Contents of predict.py:

In [11]:
from flask import Flask, request, jsonify
from io import BytesIO
from PIL import Image
from torchvision import transforms

import requests
import torch


app = Flask(__name__)

test_transform = transforms.Compose([
    transforms.Resize(255),
    transforms.CenterCrop(224),
    transforms.ToTensor(),
    transforms.Normalize([0.485, 0.456, 0.406],
                         [0.229, 0.224, 0.225]),
])


@app.route('/')
def predict():
    # Flask: open the image URL as a raw image 
    url = request.args['url']
    response = requests.get(url)
    raw_img = Image.open(BytesIO(response.content))
    
    # PyTorch: pass the raw img to the network and get predicted label
    img = (test_transform(raw_img)
           .cuda()
           .view(1,3,224,224))

    net = torch.load('hotdog.pth')
    net.eval()
    
    outputs = net(img)
    _, preds = torch.max(outputs.data, 1)
    pred = preds.cpu().numpy()[0]
    
    return jsonify('Hot Dog' if pred == 0 else 'Not Hot Dog')

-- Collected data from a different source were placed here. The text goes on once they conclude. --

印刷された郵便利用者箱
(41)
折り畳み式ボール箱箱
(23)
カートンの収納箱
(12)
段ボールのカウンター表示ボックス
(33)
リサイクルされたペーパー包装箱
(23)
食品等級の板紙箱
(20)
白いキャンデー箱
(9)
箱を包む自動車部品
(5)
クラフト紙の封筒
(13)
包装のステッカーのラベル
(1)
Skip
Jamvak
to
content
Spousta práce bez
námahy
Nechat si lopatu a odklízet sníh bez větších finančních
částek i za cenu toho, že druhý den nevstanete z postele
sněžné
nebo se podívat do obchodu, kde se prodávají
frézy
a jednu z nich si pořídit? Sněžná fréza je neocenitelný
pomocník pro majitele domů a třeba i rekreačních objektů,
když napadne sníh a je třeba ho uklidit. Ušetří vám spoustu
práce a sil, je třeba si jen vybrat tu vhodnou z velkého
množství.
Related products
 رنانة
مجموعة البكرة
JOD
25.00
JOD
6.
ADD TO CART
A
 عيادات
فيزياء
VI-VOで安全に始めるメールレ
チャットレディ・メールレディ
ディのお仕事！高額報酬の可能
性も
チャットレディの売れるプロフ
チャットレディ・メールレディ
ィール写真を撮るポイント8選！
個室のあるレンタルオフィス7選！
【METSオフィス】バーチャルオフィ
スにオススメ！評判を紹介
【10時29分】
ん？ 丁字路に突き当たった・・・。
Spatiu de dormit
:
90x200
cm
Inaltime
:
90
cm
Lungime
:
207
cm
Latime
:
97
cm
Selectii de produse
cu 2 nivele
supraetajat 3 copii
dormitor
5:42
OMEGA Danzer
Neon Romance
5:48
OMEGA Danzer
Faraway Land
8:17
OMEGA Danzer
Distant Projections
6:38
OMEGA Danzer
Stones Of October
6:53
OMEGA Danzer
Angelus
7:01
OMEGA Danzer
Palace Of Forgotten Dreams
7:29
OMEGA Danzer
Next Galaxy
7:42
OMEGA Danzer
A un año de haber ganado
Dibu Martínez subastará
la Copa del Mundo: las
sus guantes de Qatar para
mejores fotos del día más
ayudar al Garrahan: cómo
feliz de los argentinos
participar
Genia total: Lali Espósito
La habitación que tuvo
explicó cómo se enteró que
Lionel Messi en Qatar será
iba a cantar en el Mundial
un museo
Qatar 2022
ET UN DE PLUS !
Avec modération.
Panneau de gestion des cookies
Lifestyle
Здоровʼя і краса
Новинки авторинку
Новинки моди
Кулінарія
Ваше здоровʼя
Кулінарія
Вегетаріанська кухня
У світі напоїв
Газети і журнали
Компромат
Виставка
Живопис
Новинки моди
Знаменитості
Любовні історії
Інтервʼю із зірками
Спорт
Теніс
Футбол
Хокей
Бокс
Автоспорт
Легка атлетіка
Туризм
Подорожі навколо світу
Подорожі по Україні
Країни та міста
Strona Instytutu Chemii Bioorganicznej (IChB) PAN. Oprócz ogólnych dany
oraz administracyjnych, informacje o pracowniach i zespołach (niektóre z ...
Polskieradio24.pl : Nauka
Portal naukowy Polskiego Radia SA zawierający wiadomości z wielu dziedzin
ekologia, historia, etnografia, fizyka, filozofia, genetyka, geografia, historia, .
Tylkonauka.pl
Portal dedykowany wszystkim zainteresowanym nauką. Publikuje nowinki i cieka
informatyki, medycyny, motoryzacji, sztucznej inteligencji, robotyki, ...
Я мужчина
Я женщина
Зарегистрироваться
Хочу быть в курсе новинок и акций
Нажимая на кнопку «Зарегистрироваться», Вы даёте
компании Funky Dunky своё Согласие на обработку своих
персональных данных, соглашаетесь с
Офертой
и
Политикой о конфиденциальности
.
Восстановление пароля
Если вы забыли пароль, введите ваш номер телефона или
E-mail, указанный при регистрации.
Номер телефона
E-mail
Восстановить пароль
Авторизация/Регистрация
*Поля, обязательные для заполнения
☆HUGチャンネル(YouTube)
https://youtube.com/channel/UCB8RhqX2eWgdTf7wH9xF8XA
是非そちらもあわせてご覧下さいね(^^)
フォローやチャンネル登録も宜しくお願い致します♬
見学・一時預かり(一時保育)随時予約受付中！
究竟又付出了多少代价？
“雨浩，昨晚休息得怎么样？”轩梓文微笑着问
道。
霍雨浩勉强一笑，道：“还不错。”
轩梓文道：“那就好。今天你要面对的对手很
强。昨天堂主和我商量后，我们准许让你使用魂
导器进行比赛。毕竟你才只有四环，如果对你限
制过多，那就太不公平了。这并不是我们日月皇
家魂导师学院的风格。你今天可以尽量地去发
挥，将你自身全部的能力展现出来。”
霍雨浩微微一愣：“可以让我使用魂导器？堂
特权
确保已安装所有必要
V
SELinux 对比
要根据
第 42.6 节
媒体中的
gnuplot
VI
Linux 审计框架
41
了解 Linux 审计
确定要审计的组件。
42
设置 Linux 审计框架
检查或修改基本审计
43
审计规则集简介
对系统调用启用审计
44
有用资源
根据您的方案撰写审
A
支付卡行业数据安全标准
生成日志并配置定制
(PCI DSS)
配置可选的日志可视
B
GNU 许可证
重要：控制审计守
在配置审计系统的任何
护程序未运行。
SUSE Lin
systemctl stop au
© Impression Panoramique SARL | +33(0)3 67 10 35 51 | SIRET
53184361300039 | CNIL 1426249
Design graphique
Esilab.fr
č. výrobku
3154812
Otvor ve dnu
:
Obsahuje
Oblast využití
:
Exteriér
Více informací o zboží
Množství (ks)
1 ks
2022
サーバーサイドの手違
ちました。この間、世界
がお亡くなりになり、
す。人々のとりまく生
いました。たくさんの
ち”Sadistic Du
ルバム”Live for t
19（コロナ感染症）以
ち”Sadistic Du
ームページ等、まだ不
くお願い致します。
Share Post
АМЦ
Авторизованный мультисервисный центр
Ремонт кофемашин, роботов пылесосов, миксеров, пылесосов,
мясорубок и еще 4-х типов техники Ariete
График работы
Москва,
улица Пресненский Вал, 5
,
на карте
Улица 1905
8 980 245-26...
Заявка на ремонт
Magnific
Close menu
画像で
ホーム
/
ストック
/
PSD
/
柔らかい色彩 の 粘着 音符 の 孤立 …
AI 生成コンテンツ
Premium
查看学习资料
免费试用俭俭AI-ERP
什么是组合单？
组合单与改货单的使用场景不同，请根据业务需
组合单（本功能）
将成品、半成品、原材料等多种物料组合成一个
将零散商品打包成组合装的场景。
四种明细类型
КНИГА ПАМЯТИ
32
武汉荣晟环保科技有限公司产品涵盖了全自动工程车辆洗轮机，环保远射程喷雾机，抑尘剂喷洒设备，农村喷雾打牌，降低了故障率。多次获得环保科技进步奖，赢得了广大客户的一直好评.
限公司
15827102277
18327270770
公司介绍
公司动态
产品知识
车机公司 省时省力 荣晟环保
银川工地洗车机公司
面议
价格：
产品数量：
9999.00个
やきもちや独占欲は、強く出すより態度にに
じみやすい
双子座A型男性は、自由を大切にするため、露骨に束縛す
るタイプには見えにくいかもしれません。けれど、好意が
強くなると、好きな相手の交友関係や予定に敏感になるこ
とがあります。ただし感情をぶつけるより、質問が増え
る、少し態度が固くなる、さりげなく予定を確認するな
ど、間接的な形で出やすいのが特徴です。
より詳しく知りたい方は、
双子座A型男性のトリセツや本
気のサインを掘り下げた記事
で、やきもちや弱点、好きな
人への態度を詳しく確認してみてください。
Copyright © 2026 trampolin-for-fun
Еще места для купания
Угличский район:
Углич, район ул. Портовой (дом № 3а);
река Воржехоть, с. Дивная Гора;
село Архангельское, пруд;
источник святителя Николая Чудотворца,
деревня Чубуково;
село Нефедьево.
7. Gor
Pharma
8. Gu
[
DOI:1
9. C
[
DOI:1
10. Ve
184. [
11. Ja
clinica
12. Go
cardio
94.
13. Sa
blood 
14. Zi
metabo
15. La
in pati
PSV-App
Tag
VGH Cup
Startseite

Most of the code in the PyTorch section should look familiar to you. The Flask section retrieves the image URL from the GET request and fetches the raw image.

To run Flask, and start listening for requests at http://127.0.0.1:5000, run:

$ export FLASK_APP=predict.py
$ export FLASK_ENV=development
$ flask run

When you have tested your Flask code, change the FLASK_ENV to production when you are ready to deploy to production. This turns off the debugger and reloader by default. The Flask documentation walks you through deployment options such as Google App Engine, Heroku or self-hosted options.

Summary and Next Steps

In this post, you've learnt how to:

  • load a pre-trained model;
  • freeze earlier layers; and
  • change later layers to obtain the output we want.